Der erste Verdächtige im Fall der in Portugal verschwundenen Madeleine hat jede Schuld von sich gewiesen. "Ich bin zum Sündenbock für etwas gemacht worden, das ich nicht getan habe", sagte der 33 Jahre alte Brite in der Nacht zum Mittwoch. Die Anschuldigungen hätten sein Leben und das seiner Familie "ruiniert". "Ich werde das nur überleben, wenn sie Madeleines Entführer erwischen." Er war zuvor Stunden lang verhört und als erster offizieller Verdächtiger benannt, jedoch nicht festgenommen worden.
Spurlos aus Zimmer verschwunden
Die vier Jahre alte Madeleine war am 3. Mai in einer Ferienanlage in Praia da Luz an der portugiesischen Algarve-Küste verschwunden. Seitdem fehlt jede Spur von ihr. Die Eltern hatten ihre drei Kinder - Madeleine und ihre beiden zweijährigen Geschwister - schlafend im Appartement zurückgelassen, während sie rund 50 Meter entfernt in der Ferienanlage zu Abend aßen. Die Polizei geht von einer Entführung aus und schließt nicht aus, dass Madeleine ins Ausland verschleppt wurde.
Die Kriminalpolizei teilte mit, dass gegen den 33-jährigen Robert Murat Anhaltspunkte für eine Verwicklung in die Entführung des britischen Mädchens vorlägen. Es gebe jedoch nicht genug Hinweise, um ihn zu verhaften oder festzunehmen. Der Mann muss sich regelmäßig bei der Polizei melden. Die Ermittler wollten am Mittwoch Material untersuchen, das sie bei der Durchsuchung des Hauses, in dem er wohnte, sichergestellt hatte.
Zum Tatzeitpunkt mit Mutter gegessen
Die Polizei durchsuchte auch Murats Haus, das nur sich nur 100 Meter entfernt von dem Bungalow entfernt liegt, aus dem Madeleine vor 13 Tagen verschwand. Hinweise auf den Briten hatte eine britische Journalisten geliefert, der das Interesse des Mannes an den Ermittlungen aufgefallen war. Angehörige Murats erklärten, er habe zum Zeitpunkt von Madeleines Verschwinden mit seiner Mutter zu Abend gegessen. Dem Sender Sky News sagte er nach einem Bericht der Nachrichtenagentur PA, er sei an dem Abend um 19.00 Uhr nach Hause gekommen und habe von der Suche nach dem Mädchen erst am nächsten Morgen erfahren.
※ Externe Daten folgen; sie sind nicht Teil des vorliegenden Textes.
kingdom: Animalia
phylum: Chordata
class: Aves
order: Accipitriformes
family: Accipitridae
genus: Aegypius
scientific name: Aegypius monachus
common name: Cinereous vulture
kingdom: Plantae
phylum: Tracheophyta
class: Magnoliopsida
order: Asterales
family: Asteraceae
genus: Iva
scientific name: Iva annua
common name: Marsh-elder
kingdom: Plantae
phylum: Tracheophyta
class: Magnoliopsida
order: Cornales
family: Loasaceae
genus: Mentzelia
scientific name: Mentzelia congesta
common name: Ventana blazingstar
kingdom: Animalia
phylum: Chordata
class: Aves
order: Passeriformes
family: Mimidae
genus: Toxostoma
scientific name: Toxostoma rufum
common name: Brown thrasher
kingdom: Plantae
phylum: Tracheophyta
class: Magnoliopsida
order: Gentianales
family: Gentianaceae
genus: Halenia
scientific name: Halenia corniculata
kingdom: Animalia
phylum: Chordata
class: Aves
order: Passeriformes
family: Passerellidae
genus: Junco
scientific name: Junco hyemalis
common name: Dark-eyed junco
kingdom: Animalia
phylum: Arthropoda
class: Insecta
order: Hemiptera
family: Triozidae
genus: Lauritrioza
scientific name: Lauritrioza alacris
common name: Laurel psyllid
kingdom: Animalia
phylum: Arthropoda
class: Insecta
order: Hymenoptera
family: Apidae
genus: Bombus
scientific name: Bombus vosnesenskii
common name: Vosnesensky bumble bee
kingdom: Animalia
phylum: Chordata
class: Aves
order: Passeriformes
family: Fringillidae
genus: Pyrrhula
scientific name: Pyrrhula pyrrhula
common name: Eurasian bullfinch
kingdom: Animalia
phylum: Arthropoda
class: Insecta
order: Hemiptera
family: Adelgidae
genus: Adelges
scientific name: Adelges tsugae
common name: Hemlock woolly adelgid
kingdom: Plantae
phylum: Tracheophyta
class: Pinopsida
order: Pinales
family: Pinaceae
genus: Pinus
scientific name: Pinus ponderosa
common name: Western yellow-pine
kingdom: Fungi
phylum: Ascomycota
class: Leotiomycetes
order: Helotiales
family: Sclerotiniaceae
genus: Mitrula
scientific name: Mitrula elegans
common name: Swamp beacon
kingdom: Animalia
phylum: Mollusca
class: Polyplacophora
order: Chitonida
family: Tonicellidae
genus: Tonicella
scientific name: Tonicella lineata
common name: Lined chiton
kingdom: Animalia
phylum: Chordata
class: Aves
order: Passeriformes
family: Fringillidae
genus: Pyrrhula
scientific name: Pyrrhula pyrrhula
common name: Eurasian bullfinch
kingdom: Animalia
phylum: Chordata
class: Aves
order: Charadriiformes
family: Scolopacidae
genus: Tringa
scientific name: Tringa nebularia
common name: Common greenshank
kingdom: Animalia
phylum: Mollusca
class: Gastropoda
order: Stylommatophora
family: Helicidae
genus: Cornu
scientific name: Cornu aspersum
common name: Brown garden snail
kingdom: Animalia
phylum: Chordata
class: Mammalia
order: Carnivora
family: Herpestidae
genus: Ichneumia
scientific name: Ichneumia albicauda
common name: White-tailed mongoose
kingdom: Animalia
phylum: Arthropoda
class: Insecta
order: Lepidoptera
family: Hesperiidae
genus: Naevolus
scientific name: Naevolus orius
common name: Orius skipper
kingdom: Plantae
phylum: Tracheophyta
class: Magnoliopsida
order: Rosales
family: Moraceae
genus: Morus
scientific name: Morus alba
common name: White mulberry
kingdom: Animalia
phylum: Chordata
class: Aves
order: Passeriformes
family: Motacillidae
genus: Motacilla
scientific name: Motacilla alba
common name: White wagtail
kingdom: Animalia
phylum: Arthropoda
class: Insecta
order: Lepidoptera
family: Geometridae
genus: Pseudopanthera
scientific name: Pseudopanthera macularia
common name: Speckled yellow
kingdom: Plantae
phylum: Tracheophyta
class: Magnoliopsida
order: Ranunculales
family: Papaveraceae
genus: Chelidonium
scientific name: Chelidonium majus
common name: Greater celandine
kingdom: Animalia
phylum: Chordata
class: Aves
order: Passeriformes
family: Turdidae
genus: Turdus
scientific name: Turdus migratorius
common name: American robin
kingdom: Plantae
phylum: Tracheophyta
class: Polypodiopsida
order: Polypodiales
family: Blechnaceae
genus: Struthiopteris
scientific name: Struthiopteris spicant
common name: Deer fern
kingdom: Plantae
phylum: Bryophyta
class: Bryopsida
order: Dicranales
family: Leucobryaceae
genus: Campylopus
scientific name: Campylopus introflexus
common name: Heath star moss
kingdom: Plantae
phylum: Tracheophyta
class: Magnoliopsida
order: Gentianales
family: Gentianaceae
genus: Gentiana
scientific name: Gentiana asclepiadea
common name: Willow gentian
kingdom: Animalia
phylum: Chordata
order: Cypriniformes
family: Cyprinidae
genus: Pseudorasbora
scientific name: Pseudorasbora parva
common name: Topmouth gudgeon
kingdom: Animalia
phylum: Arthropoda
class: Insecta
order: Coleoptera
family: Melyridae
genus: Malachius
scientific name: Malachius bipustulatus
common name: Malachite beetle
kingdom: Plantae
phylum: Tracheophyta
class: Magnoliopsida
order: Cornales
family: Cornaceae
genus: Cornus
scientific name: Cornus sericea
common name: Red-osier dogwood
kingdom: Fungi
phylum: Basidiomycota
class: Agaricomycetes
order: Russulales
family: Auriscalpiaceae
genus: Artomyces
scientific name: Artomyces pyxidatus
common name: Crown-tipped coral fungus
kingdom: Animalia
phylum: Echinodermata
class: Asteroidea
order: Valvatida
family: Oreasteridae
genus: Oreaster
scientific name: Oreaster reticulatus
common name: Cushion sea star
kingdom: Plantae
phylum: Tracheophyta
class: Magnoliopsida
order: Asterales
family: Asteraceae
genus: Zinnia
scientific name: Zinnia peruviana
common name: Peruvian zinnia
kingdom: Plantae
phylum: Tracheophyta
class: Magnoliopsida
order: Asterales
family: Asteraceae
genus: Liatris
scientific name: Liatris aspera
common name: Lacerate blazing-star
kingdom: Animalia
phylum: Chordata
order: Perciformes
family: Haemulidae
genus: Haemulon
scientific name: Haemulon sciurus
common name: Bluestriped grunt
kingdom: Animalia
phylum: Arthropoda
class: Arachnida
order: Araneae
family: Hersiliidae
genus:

Wie die Zeitung "Diàrio de Notícias" berichtete, gehen die Ermittler davon aus, dass das Kind noch am Leben ist und in einem Versteck gefangen gehalten wird. Die Fahnder gingen deshalb äußerst behutsam vor, um das Leben des Mädchens nicht zu gefährden. Chefermittler Olegàrio Sousa sagte, die Polizei habe "sichere Anhaltspunkte" dafür, was mit ihm geschehen sei.
Gewalt-Pornos auf dem Computer
Der in Portugal aufgewachsene Brite und seine Mutter (71), die seit mehr als vier Jahrzehnten in Praia da Luz lebt, hatten sich gleich nach dem Verschwinden Madeleines als freiwillige Helfer und Dolmetscher angeboten. Die Villa der Mutter war durchsucht worden, Computer und Mobiltelefone wurden sichergestellt. Der 33-Jährige gab an, zur Zeit der Entführung mit seiner Mutter gegessen zu haben.
Da die Polizei äußerst verschwiegen ist, wird in den Medien viel spekuliert. Das "Jornal de Notícias" schrieb, die Ermittler hätten im Computer des Verdächtigen pornografisches Material mit Aufnahmen gewaltsamer Sexszenen gefunden. Die Zeitung "Correio da Manhã" will erfahren haben, dass die Polizei nach einem Russen fahnde, der zum Bekanntenkreis des Verdächtigen gehört habe und wegen Sexualvergehen vorbestraft sei.
Nach britischen Medienberichten handelt es sich bei den beiden anderen von der Polizei befragten Zeugen um die deutsche Geliebte des 33-Jährigen und ihren Mann. Alle kamen wieder auf freien Fuß. Wie der "Daily Mirror" schreibt, könnte es sich bei allen drei um jene Personen handeln, die nach der Entführung von einer Videokamera an einer Tankstelle aufgenommen wurden.